## [Requirement]
Set down, without alteration, the lines from the one that contains "- [ ] Comprehensive testing" through the final line of the material below.
[[ Supplied records, beginning ]]
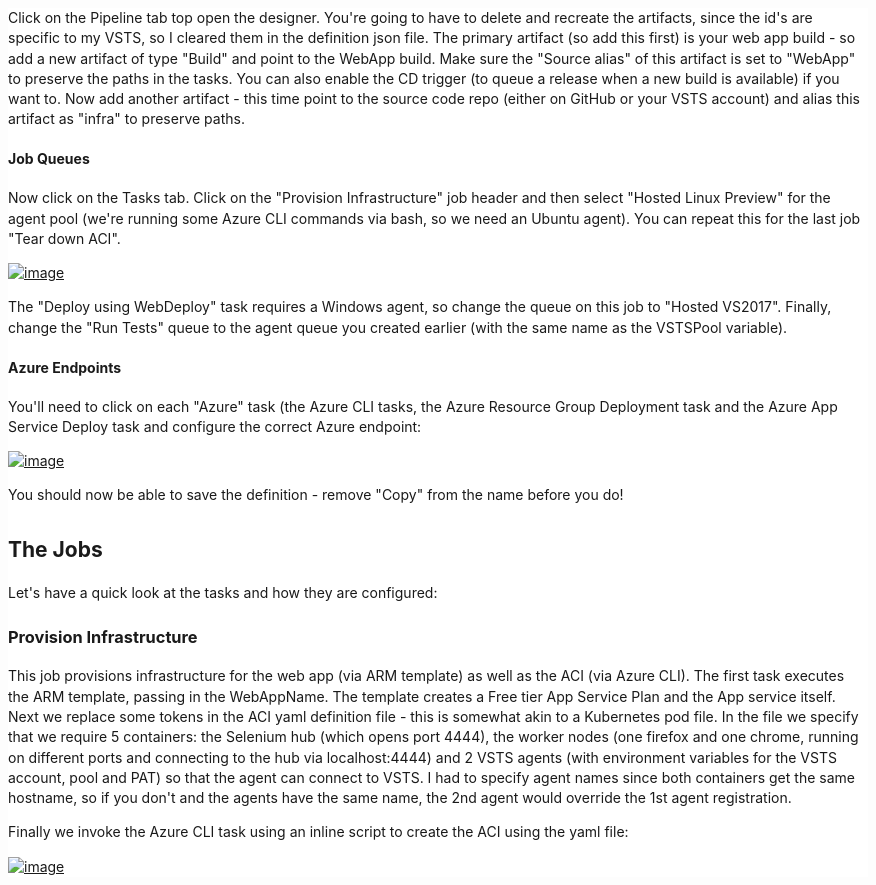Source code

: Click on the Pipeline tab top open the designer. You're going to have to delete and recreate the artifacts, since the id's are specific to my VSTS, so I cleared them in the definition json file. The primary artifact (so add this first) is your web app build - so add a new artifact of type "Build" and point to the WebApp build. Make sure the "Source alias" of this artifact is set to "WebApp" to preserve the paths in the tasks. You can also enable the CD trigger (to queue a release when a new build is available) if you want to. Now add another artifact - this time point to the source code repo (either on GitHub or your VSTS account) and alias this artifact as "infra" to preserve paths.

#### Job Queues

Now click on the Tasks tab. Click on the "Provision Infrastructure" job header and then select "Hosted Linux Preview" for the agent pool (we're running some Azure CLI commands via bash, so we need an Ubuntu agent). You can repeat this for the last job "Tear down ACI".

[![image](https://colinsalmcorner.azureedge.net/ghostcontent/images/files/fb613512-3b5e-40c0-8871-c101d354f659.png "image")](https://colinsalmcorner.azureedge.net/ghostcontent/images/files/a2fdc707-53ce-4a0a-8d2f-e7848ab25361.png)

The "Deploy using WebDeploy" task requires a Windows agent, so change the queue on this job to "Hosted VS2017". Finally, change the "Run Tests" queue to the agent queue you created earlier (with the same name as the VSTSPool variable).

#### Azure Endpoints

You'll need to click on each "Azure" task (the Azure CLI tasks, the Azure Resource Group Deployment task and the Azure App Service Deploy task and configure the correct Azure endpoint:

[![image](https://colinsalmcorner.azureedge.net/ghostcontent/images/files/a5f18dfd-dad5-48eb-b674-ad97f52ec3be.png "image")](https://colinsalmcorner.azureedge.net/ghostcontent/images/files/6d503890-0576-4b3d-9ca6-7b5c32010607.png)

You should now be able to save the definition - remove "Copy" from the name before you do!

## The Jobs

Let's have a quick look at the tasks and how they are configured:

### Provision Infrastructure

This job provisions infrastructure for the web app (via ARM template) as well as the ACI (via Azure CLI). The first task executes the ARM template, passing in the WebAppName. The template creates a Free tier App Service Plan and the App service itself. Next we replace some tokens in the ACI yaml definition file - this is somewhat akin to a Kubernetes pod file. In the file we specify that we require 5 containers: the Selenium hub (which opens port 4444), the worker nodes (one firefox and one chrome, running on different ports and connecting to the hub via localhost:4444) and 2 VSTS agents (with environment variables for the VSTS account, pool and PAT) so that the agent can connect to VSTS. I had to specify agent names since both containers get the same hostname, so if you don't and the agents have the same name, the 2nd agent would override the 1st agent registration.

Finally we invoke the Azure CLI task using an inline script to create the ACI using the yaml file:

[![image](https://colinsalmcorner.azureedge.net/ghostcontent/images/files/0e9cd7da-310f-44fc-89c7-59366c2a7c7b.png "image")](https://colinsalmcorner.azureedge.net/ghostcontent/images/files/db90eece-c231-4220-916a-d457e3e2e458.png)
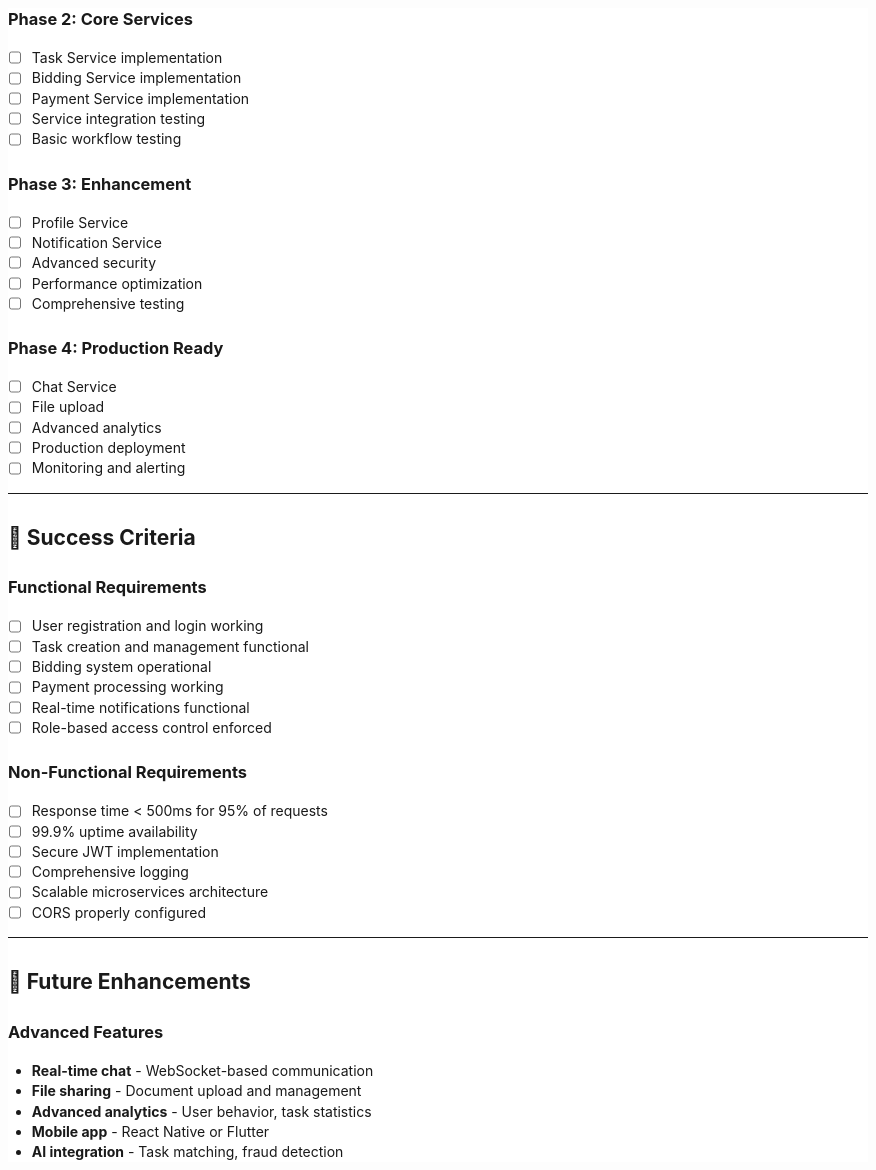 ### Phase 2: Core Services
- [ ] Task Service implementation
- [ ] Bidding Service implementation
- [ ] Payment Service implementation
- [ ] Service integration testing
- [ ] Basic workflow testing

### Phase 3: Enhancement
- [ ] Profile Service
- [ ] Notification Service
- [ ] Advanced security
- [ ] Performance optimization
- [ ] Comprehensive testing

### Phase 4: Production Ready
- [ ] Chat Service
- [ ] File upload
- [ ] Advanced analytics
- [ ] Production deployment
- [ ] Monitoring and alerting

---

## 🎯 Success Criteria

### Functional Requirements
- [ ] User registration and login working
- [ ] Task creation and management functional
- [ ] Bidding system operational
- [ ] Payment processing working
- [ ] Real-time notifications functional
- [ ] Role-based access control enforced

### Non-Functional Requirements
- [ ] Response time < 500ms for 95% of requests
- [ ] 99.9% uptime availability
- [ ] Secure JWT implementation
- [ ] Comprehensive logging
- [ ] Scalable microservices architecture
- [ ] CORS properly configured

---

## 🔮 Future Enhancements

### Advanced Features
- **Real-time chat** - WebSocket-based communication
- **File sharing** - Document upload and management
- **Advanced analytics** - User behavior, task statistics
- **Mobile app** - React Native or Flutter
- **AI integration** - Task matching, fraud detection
[[ Supplied records, end ]]
## [Response area]
- [ ] Comprehensive testing

### Phase 4: Production Ready
- [ ] Chat Service
- [ ] File upload
- [ ] Advanced analytics
- [ ] Production deployment
- [ ] Monitoring and alerting

---

## 🎯 Success Criteria

### Functional Requirements
- [ ] User registration and login working
- [ ] Task creation and management functional
- [ ] Bidding system operational
- [ ] Payment processing working
- [ ] Real-time notifications functional
- [ ] Role-based access control enforced

### Non-Functional Requirements
- [ ] Response time < 500ms for 95% of requests
- [ ] 99.9% uptime availability
- [ ] Secure JWT implementation
- [ ] Comprehensive logging
- [ ] Scalable microservices architecture
- [ ] CORS properly configured

---

## 🔮 Future Enhancements

### Advanced Features
- **Real-time chat** - WebSocket-based communication
- **File sharing** - Document upload and management
- **Advanced analytics** - User behavior, task statistics
- **Mobile app** - React Native or Flutter
- **AI integration** - Task matching, fraud detection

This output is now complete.